Liputan6.com, Jakarta - Partai Persatuan Pembangunan (PPP) kembali melakukan manuver politik. Setelah kubu Suryadharma Ali dan Emron Pangkapi mempunyai calon mitra koalisi, kini giliran Sekjen PPP Romahurmuziy yang mengisyaratkan sinyal koalisi dengan Demokrat.
Pengamat politik IndoStrategi Andar Nubowo menilai, apa yang diwacanakan Romahurmuziy mengenai usulan SBY sebagai cawapres secara konstitusional, sah-sah saja. Namun, wacana tersebut menunjukkan PPP seperti mengalami jalan buntu, menemukan lawan sepadan bagi Jokowi dan Prabowo.
"Wacana pencawapresan yang dilontarkan Romy menandai ada semacam kebuntuan politik (krisis tokoh) di kalangan PPP atau partai Islam, dalam mencari cawapres yang cukup populer di mata masyarakat yang mampu menandingi Jokowi dan Prbowo pada Pilpres," kata Andar kepada Liputan6.com, Jakarta, Minggu (20/4/2014) malam.
Andar menjelaskan, jika SBY sebagai cawapres, pergolakan politik akan kembali hadir. Dengan kata lain, SBY akan dicap sebagai tokoh yang gila kekuasaan.
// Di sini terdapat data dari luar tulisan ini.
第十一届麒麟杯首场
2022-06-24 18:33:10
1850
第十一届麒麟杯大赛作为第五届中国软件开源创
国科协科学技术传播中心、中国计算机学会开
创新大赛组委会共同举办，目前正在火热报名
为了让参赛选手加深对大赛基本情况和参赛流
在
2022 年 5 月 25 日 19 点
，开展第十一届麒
Selain itu, bisa juga mendatangkan tudingan sebagai upaya penyelamatan dari dugaan korupsi Century. "Secara etika, masyarakat Indonesia tampaknya tidak akan tertarik."
"Justru, sebaliknya menganggap SBY sebagai sosok haus kekuasaan, tidak punya fatsun politik. Selaian itu, pencawapresan SBY bisa menimbulkan anggapan bahwa SBY punya kepentingan pribadi untuk mengamankan diri dan keluarganya, apalagi di tengah tuduhan keterlibatan dalam kasus-kasus hukum seperti Hambalang dan Century," tandas Andar.
Sekjen PPP Romahurmuziy mengaku partainya saat ini sedang membangun poros koalisi baru. Poros keempat ini mewacanakan Susilo Bambang Yudhoyono (SBY) -- yang saat ini menjabat sebagai Presiden RI -- maju sebagai calon wakil presiden.
"Bukan tidak mungkin kita membangun poros tengah, dengan mengusung SBY sebagai calon wakil presiden," ujar Romy di Kantor DPP PPP, Jakarta, Sabtu 19 April 2014.
Romy yakin, kekuatan poros yang digagas PPP ini punya peluang cukup besar mengingat kekuatan partai menengah cukup signifikan jika digabung. Apalagi, SBY yang menjabat sebagai Ketua Umum Partai Demokrat masih memiliki elektabilitas tinggi.
Sementara Anggota Dewan Pembina Partai Demokrat Pramono Edhie Wibowo tidak sependapat dengan istilah koalisi yang banyak diartikan sebagai bagi-bagi kursi di antara anggota koalisi sebuah pemerintahan.
"Berkoalisinya beberapa partai peserta pemilu bukan dalam rangka bagi-bagi kursi seperti yang dikumandangkan banyak pihak," ujar Edhie dalam keterangan tertulisnya, Sabtu 19 April kemarin.
Koalisi yang dijalankan Partai Demokrat selama ini adalah dalam rangka berbagi peran dan bersama melanjutkan pembangunan bagi kesejahteraan seluruh bangsa Indonesia. "Koalisi yang selama 1 dekade (10 tahun) dilakukan Partai Demokrat adalah cerminan praktik demokrasi yang mengutamakan semangat kebersamaan dan menjunjung tinggi persatuan kesatuan."
"Demokrasi menghargai perbedaan. Indonesia yang menganut sistem demokrasi multi partai mengakibatkan terbaginya perolehan suara dalam sebuah pemilihan umum," lanjut Edhie.
Partai Demokrat, kata Edhie, masih terus mempelajari dinamika politik yang terjadi akibat hasil Pileg yang tidak sesuai apa yang diramalkan sejumlah lembaga survei belakangan ini. "Bahkan, partai dengan perolehan suara terbanyak berdasarkan basil hitung cepat saja tidak bisa mencalonkan presidenya tanpa berkoalisi."
"Saya berharap koalisi partai-partai peserta pemilu tetap didasari dengan semangat bersama membangun bangsa," pungkas peserta Konvensi Capres Partai Demokrat itu.